How Bladensburg Created — and Solved — Its Flooding Problem

Circa 1926. Courtesy of the Library of Congress

When European settlers first arrived in the area that is now Bladensburg in colonial times, the Anacostia River was deep enough that ocean-bound ships could dock there.

Over time, those ships changed the nature of the river, however.

Bladensburg’s status as a port city helped make tobacco a lucrative crop in the surrounding area, but poor farming practices led to more and more silt washing downstream, eventually making navigation almost impossible.

In his memoirs, U.S. Attorney General William Wirt, who grew up in Bladensburg, recalled watching a neighbor go fishing during a freshet, or flood, as a young man in the 1780s.

“One of the most surprising and interesting spectacles to me, in those days, was this old man wading up to his waist, during a freshet, and harpooning the sturgeon. It was a whale fishery in miniature,” he wrote.

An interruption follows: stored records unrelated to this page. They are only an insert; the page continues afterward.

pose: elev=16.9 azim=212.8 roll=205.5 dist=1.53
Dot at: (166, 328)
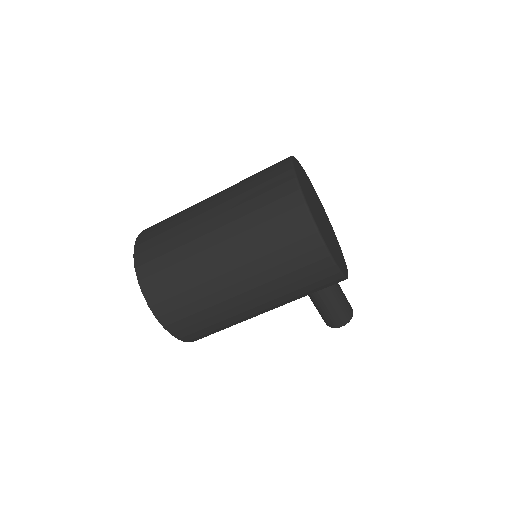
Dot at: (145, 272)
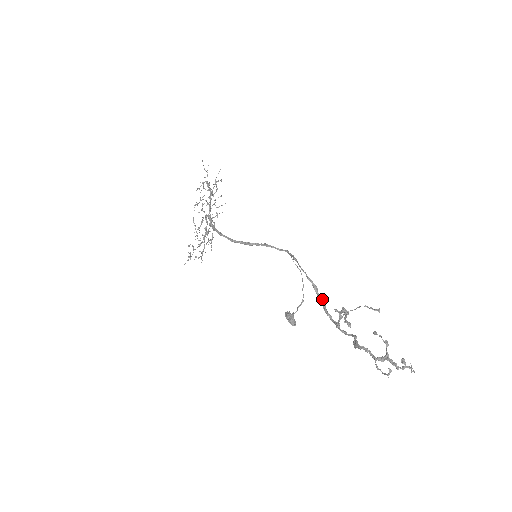
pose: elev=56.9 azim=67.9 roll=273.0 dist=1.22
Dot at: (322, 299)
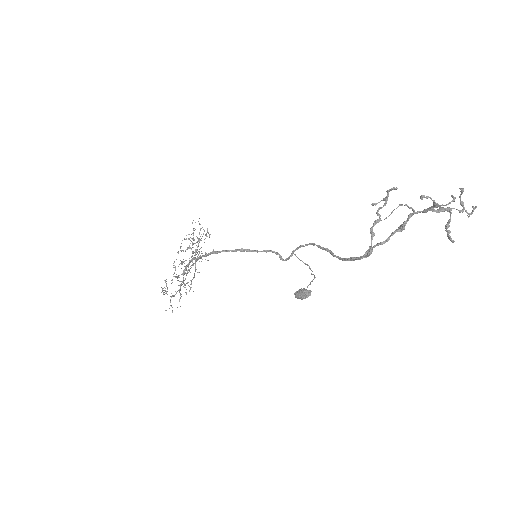
Dot at: (341, 258)
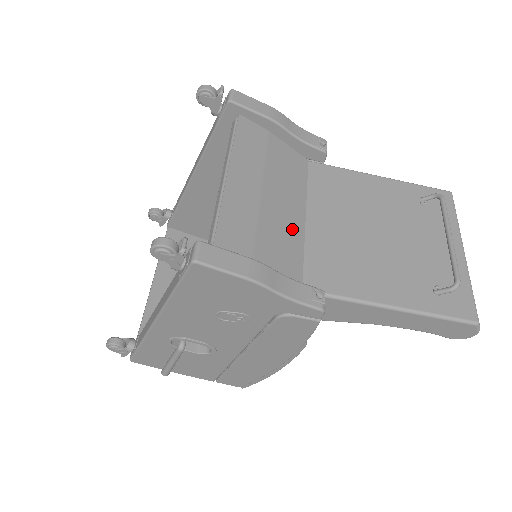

In 1835, the last large ship left Bladensburg and the river was permanently closed to commercial shipping, and the flooding got even worse, with notable floods in 1933, 1942, and 1954 that covered roads in as much as eight feet of water.

In the mid 1950s, state and federal officials began working on the $11.4 million Anacostia River Flood Control and Navigation Project and navigation project, building levees on both sides of the river and dredging it to a depth of six feet. The project’s completion was celebrated with the opening of the “Prince George’s Marina,” now known as Bladensburg Waterfront Park, where a historical marker lies giving an overview of the flooding from 1741-1954.

In the photo above, taken around 1926, you can also see an advertisement for the Cairo Hotel in D.C., which was built in 1894 in Dupont Circle as “Washington’s first skyscraper.” The construction of the hotel was so unpopular that it led to the passage of a 1910 law restricting the height of D.C. buildings. The Cairo remains the tallest private building in D.C.

The advertisement next to the Cairo Hotel was for the Bartholdi Restaurant on F St. NW, which was located at the center of D.C. at the time.